Listeners self-segregate into a number of different camps when it comes to Black Flag’s music:
Group I – The early Flag (pre-Henry Rollins) is the pinnacle; believes that proficient performance is blasphemous to punk rock; usually explicitly dislikes Henry; loves The First Four Years, Everything Went Black
Group III – Admires the sludge-rock, free jazz/punk experiments and metal touches of the crop of 1984 albums; most likely to appreciate the band’s entire career arc in varying degrees; loves My War, Live ’84, The Process of Weeding Out
Group IV – This group doesn’t actually exist, but theoretically they like the slicker hard rock of the later years; loves Loose Nut
These groups aren’t clearly demarcated.

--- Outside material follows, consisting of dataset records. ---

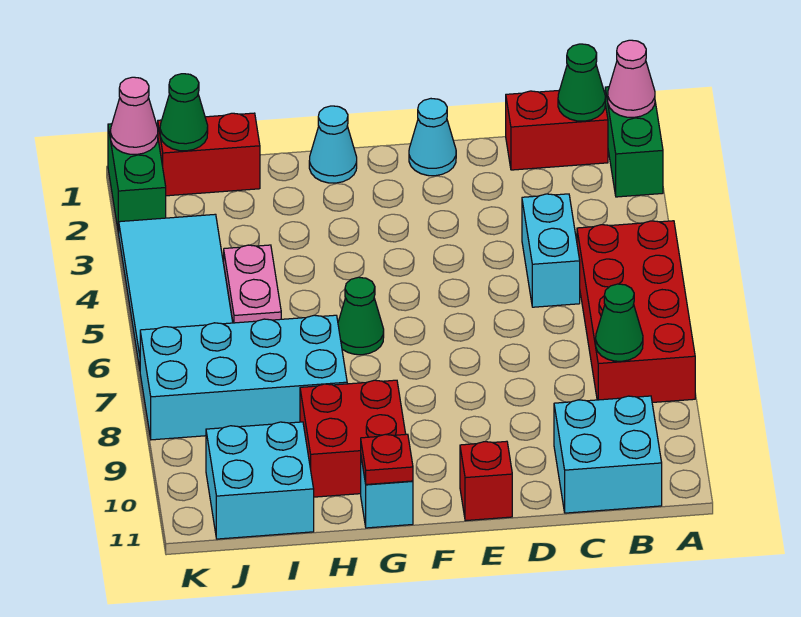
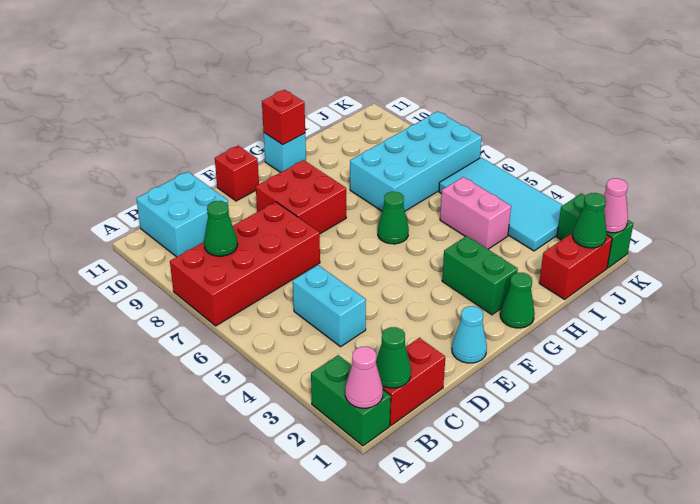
red brick A5:B8 level 1 -> red brick A7:D8 level 1
cyan cone G1 level 1 -> green cone G1 level 1
none -> green brick G2:G3 level 1
red brick G9:H10 level 1 -> red brick E8:F9 level 1
red plate G11 level 2 -> red brick G11 level 2
pink plate I4:I5 level 1 -> pink brick I4:I5 level 1
cyan brick I10:J11 level 1 -> none

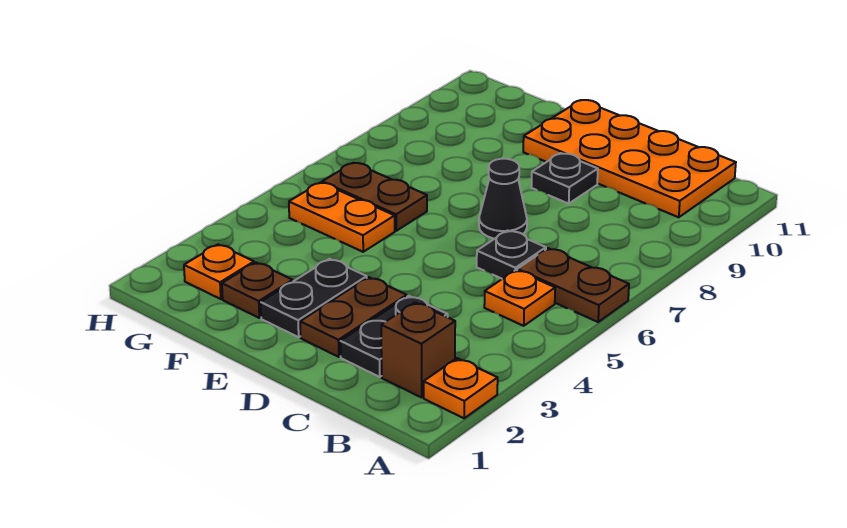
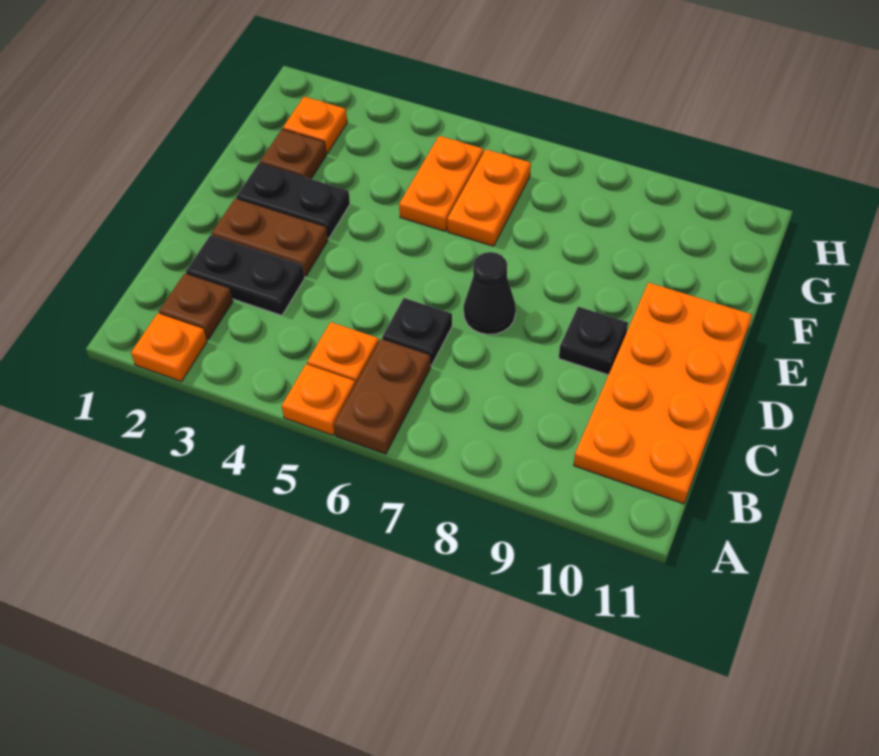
none -> orange plate A5 level 1
brown brick B2 level 1 -> brown plate B2 level 1
brown plate F6:G6 level 1 -> orange plate F6:G6 level 1

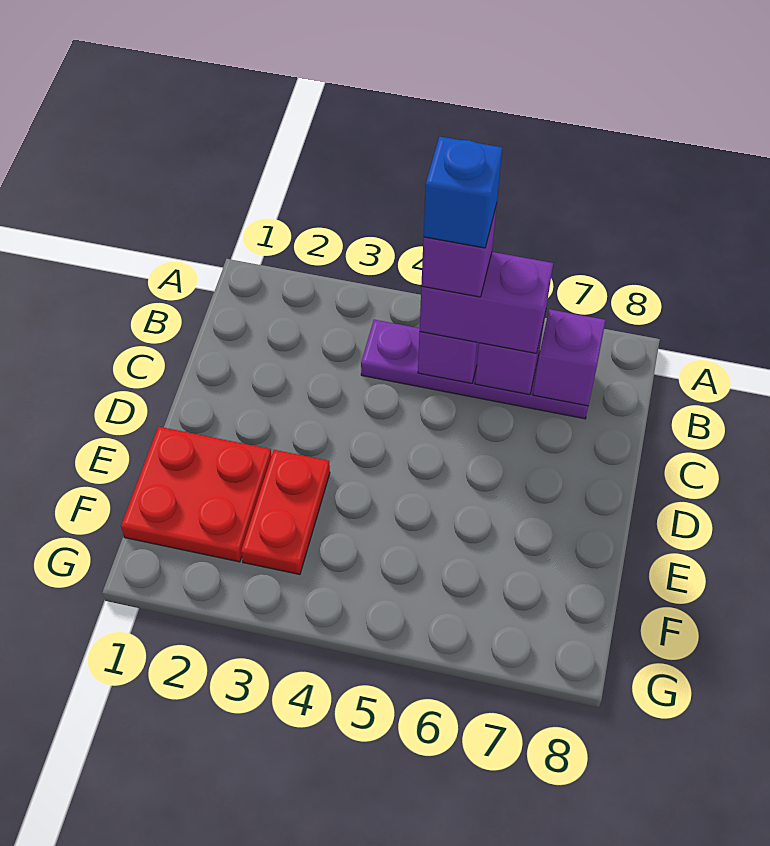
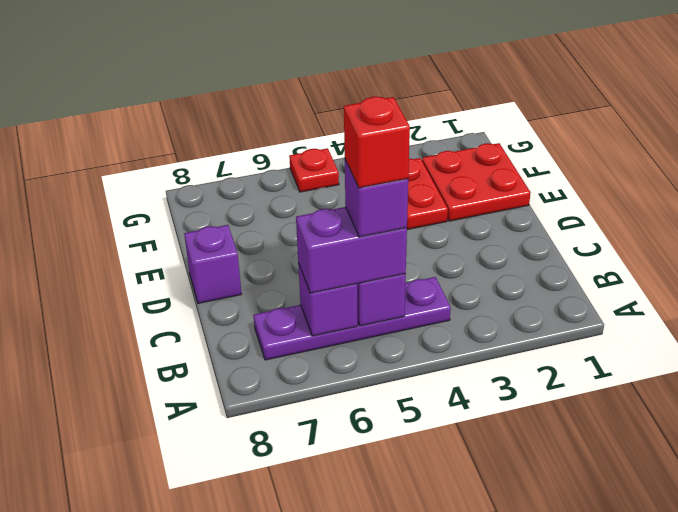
blue brick B5 level 5 -> red brick B5 level 5
purple brick B7 level 2 -> purple brick D8 level 1
none -> red plate G5 level 1

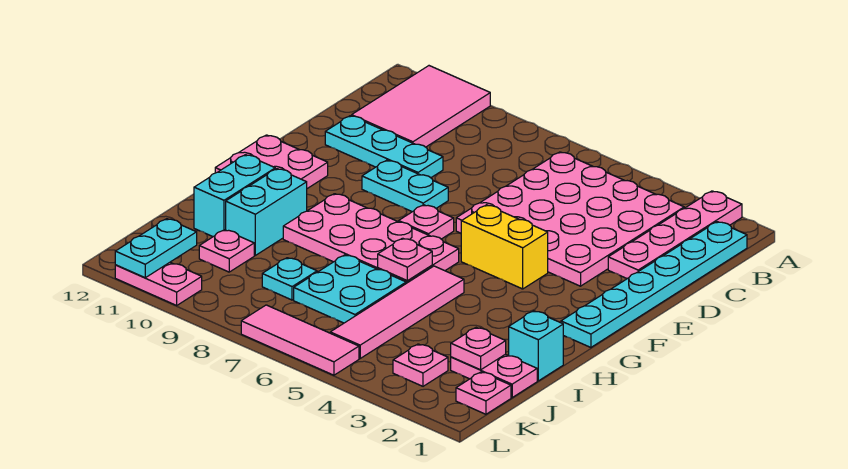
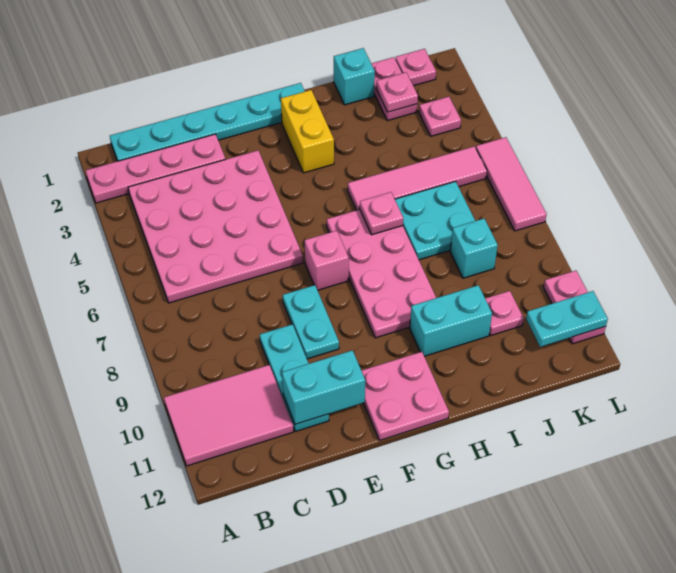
yellow brick F4:F5 level 1 -> yellow brick G2:G3 level 1
pink plate F7 level 1 -> pink brick F7 level 1
cyan brick H11:I11 level 1 -> cyan brick D11:E11 level 2
cyan plate J8 level 1 -> cyan brick J8 level 1

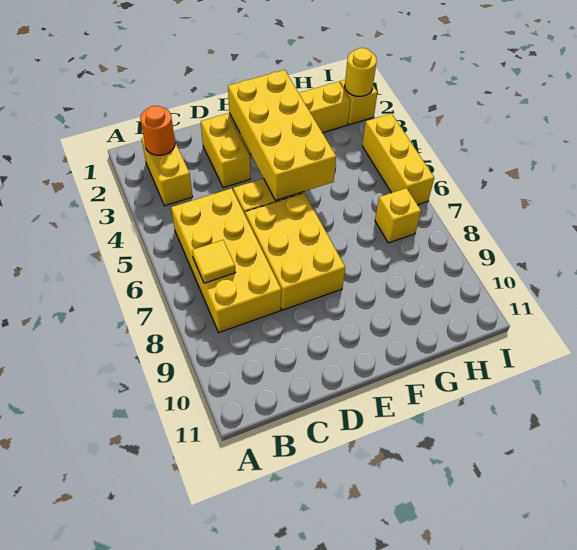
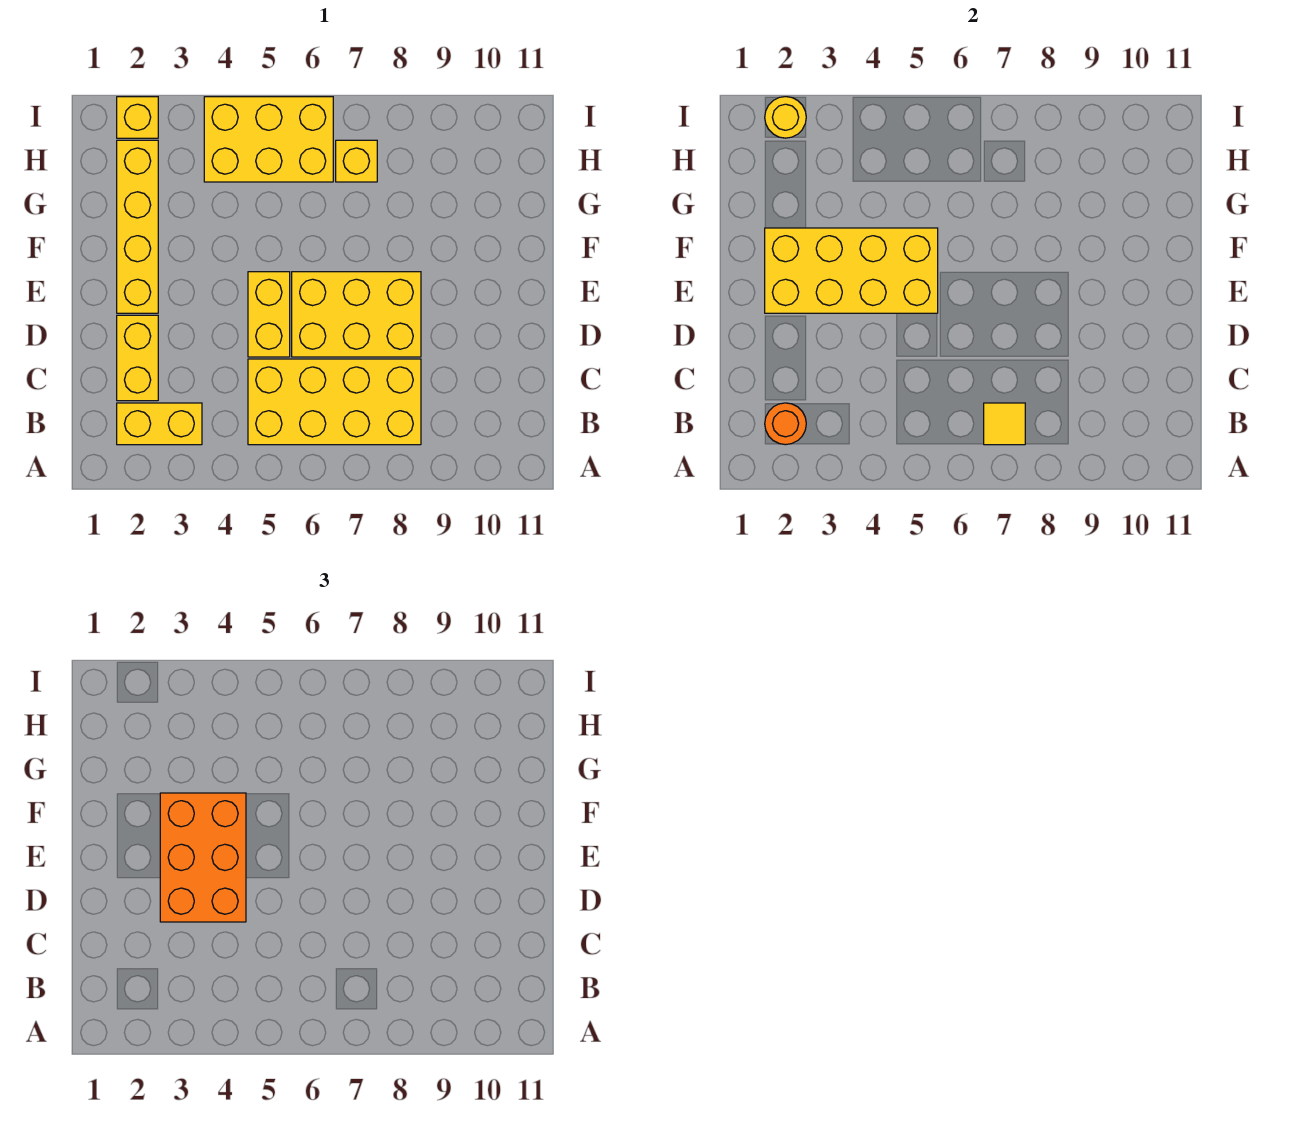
yellow brick D2:D3 level 1 -> yellow brick C2:D2 level 1
none -> orange brick D3:F4 level 3
yellow brick I4:I6 level 1 -> yellow brick H4:I6 level 1

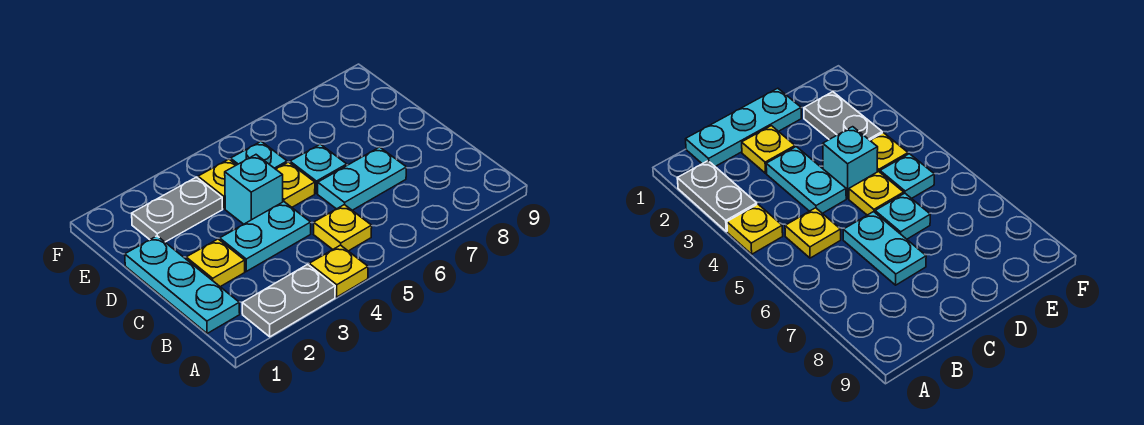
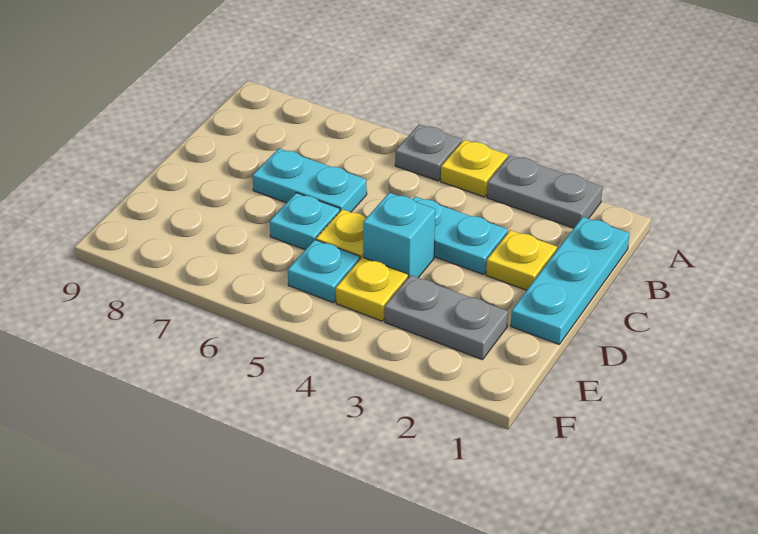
none -> grey plate A5 level 1
yellow plate B5 level 1 -> none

But by-and-large, Groups I and II tend to dominate. Count me in Group III. But it’s worth keeping in mind where you fall on the spectrum, because if you fall in Group I, you’ll probably never like the later years. Too bad, though, because Black Flag was a group that evolved and made a lot of great music in surprisingly different ways through the years. The much-maligned later years garnered a poor reaction in part from two studio albums (Loose Nut, In My Head) that have wide reputations as being too slick and failing to capture the group’s strengths. Their popularity declined too. Once capable of filling sizeable venues, they were playing to scant audiences in small places by the later 1980s. Personal frictions within the band also didn’t help matters. But they could still put on a fierce, well-executed performance and Who’s Got the 10½? is all the evidence anyone should need. In fact, anyone skeptical of the later years should head here first. Every song cooks, with a pummelling energy that is paradoxically wielded with scalpel-like precision. If you stack up all the lineups (ALL of the them), you probably have to concede that this one was the most technically proficient. The real surprise is drummer Anthony Martinez, who manages to find the perfect balance of straight-ahead hard rock steadiness with a supple ability to switch gears that perfectly supports the music. If you want Greg Ginn guitar freakouts, you won’t get as much as the ’84 live album, but still plenty to keep you happy. Kira is still a more versatile bassist than Chuck Dukowski, even if Dukowski had more punk bona fides. What you end up with is a well-oiled machine. This band sounds professional while at the same time sounding like one with something real to say. Unlike the studio albums of this era, Who’s Got the 10½? actually makes full use of the group’s strengths. It’s the most sympathetic document of Black Flag’s work of this time, free from essentially all encumbrances of the studio.
Get the CD version. The original LP issue was shortened, and there are plenty of good tunes added to the expanded CD.